→ **Task instructions**
Transcribe each entry in full, and leave the images out.

===== Exercise data =====

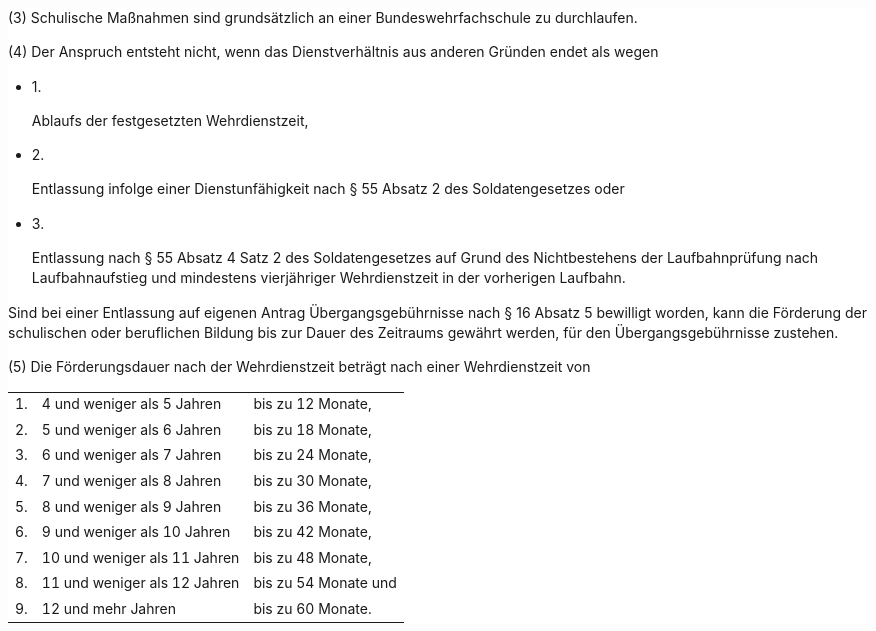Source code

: </div>

<div class="jurAbsatz">

(3) Schulische Maßnahmen sind grundsätzlich an einer
Bundeswehrfachschule zu durchlaufen.

</div>

<div class="jurAbsatz">

(4) Der Anspruch entsteht nicht, wenn das Dienstverhältnis aus anderen
Gründen endet als wegen

  - 1\.
    
    <div style="">
    
    Ablaufs der festgesetzten Wehrdienstzeit,
    
    </div>

  - 2\.
    
    <div style="">
    
    Entlassung infolge einer Dienstunfähigkeit nach § 55 Absatz 2 des
    Soldatengesetzes oder
    
    </div>

  - 3\.
    
    <div style="">
    
    Entlassung nach § 55 Absatz 4 Satz 2 des Soldatengesetzes auf Grund
    des Nichtbestehens der Laufbahnprüfung nach Laufbahnaufstieg und
    mindestens vierjähriger Wehrdienstzeit in der vorherigen Laufbahn.
    
    </div>

Sind bei einer Entlassung auf eigenen Antrag Übergangsgebührnisse nach §
16 Absatz 5 bewilligt worden, kann die Förderung der schulischen oder
beruflichen Bildung bis zur Dauer des Zeitraums gewährt werden, für den
Übergangsgebührnisse zustehen.

</div>

<div class="jurAbsatz">

(5) Die Förderungsdauer nach der Wehrdienstzeit beträgt nach einer
Wehrdienstzeit von

|     |                              |                      |
| :-- | :--------------------------- | :------------------- |
| 1\. | 4 und weniger als 5 Jahren   | bis zu 12 Monate,    |
| 2\. | 5 und weniger als 6 Jahren   | bis zu 18 Monate,    |
| 3\. | 6 und weniger als 7 Jahren   | bis zu 24 Monate,    |
| 4\. | 7 und weniger als 8 Jahren   | bis zu 30 Monate,    |
| 5\. | 8 und weniger als 9 Jahren   | bis zu 36 Monate,    |
| 6\. | 9 und weniger als 10 Jahren  | bis zu 42 Monate,    |
| 7\. | 10 und weniger als 11 Jahren | bis zu 48 Monate,    |
| 8\. | 11 und weniger als 12 Jahren | bis zu 54 Monate und |
| 9\. | 12 und mehr Jahren           | bis zu 60 Monate.    |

=====

→ **Solved exercise**
Source code

: </div>

<div class="jurAbsatz">

(3) Schulische Maßnahmen sind grundsätzlich an einer
Bundeswehrfachschule zu durchlaufen.

</div>

<div class="jurAbsatz">

(4) Der Anspruch entsteht nicht, wenn das Dienstverhältnis aus anderen
Gründen endet als wegen

  - 1\.
    
    <div style="">
    
    Ablaufs der festgesetzten Wehrdienstzeit,
    
    </div>

  - 2\.
    
    <div style="">
    
    Entlassung infolge einer Dienstunfähigkeit nach § 55 Absatz 2 des
    Soldatengesetzes oder
    
    </div>

  - 3\.
    
    <div style="">
    
    Entlassung nach § 55 Absatz 4 Satz 2 des Soldatengesetzes auf Grund
    des Nichtbestehens der Laufbahnprüfung nach Laufbahnaufstieg und
    mindestens vierjähriger Wehrdienstzeit in der vorherigen Laufbahn.
    
    </div>

Sind bei einer Entlassung auf eigenen Antrag Übergangsgebührnisse nach §
16 Absatz 5 bewilligt worden, kann die Förderung der schulischen oder
beruflichen Bildung bis zur Dauer des Zeitraums gewährt werden, für den
Übergangsgebührnisse zustehen.

</div>

<div class="jurAbsatz">

(5) Die Förderungsdauer nach der Wehrdienstzeit beträgt nach einer
Wehrdienstzeit von

|     |                              |                      |
| :-- | :--------------------------- | :------------------- |
| 1\. | 4 und weniger als 5 Jahren   | bis zu 12 Monate,    |
| 2\. | 5 und weniger als 6 Jahren   | bis zu 18 Monate,    |
| 3\. | 6 und weniger als 7 Jahren   | bis zu 24 Monate,    |
| 4\. | 7 und weniger als 8 Jahren   | bis zu 30 Monate,    |
| 5\. | 8 und weniger als 9 Jahren   | bis zu 36 Monate,    |
| 6\. | 9 und weniger als 10 Jahren  | bis zu 42 Monate,    |
| 7\. | 10 und weniger als 11 Jahren | bis zu 48 Monate,    |
| 8\. | 11 und weniger als 12 Jahren | bis zu 54 Monate und |
| 9\. | 12 und mehr Jahren           | bis zu 60 Monate.    |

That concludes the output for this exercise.